* **Work request**:
Could you repeat the records below exactly, leaving the pictures out?

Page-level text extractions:

* * * * * * * * *

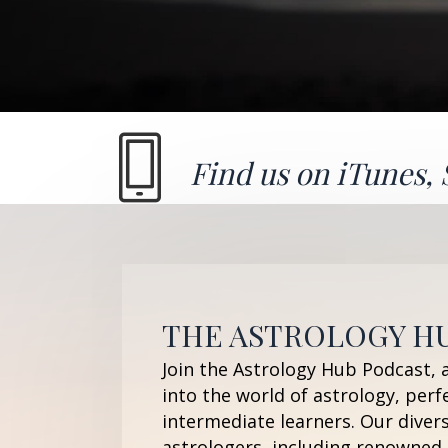
Find us on
iTunes
,
THE ASTROLOGY H
Join the Astrology Hub Podcast, 
into the world of astrology, perf
intermediate learners. Our diver
astrologers, including renowned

* * * * * * * * *

* **Expected answer**:
Find us on
iTunes
,
THE ASTROLOGY H
Join the Astrology Hub Podcast, 
into the world of astrology, perf
intermediate learners. Our diver
astrologers, including renowned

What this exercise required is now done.